First, it matters that the development of self-driving cars is, in Kalanick’s words, “existential” for the company. Never underestimate the motivating power of simple survival, and, on the flipside, keep in mind how poorly Google has done in any business that is not advertising-based.
Second, I suspect Uber’s routing advantage (as infuriating as it may be when you are matched with a driver who is going the wrong way) is a real one: telling cars where to go at scale is an incredibly difficult problem and Uber has a multi-year head start.
Third, any discussion of the threat self-driving cars poses to Uber tends to imagine a world where there are magically tens of thousands if not millions of self-driving cars everywhere immediately.

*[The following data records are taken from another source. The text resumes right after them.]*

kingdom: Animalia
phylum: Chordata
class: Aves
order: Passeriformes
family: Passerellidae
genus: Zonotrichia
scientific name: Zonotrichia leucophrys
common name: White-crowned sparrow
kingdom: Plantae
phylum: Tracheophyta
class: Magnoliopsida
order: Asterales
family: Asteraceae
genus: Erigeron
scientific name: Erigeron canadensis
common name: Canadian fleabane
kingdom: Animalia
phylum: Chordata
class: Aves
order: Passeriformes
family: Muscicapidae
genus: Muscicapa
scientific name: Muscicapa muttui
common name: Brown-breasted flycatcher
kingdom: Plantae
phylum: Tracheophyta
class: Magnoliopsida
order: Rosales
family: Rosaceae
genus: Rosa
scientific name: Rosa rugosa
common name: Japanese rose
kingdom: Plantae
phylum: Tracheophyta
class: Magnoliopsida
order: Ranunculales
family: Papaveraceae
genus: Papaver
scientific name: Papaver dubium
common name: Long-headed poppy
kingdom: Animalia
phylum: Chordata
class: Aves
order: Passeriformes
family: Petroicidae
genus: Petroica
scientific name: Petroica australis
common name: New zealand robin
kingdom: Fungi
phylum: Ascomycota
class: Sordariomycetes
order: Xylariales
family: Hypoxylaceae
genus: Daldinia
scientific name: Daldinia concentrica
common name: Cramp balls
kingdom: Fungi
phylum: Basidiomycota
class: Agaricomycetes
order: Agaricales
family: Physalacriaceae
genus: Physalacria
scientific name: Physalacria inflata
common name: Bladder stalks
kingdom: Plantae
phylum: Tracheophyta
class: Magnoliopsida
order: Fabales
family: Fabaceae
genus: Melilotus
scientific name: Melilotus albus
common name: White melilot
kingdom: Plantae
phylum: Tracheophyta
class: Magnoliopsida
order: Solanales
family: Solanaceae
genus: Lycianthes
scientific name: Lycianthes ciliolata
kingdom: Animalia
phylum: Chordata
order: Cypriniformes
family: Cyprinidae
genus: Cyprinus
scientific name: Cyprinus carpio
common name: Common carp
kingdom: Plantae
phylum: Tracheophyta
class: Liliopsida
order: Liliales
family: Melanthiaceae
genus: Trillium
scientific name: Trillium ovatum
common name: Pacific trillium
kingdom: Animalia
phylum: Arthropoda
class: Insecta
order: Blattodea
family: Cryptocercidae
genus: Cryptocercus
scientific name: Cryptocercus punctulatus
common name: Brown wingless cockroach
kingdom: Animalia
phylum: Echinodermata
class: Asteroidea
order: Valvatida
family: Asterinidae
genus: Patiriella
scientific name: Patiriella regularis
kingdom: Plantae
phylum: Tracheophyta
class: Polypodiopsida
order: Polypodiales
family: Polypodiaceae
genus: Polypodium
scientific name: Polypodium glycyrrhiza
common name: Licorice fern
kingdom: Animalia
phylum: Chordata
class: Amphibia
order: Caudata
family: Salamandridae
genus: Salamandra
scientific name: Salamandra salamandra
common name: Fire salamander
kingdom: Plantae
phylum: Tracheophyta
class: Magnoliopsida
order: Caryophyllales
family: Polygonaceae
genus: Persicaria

That simply isn’t practical from a pure logistics standpoint; the time it will take to build all of those cars — and, crucially, get government approval — is time Uber has to catch up.
Moreover, it’s not at all clear that Google will be willing to make the sort of investment necessary to build a self-driving fleet that could take on Uber. The company’s recent scale-back of Google Fiberis instructive in this regard: it is very difficult for a company built on search advertising margins to stomach the capital costs entailed in building out a fleet capable of challenging Uber in more than one or two markets.
Finally, as the incumbent in the transportation-as-a-service space Uber has the advantage of only needing to be good-enough. To the degree the company can build out UberPool and UberCommute, they can ensure that their own self-driving cars get first consideration from consumers trained to open their app whenever they are out and about.
Needless to say, the next few years will be fascinating to watch. The only sure thing is that the Uber-Google battle in particular will be quite the ride.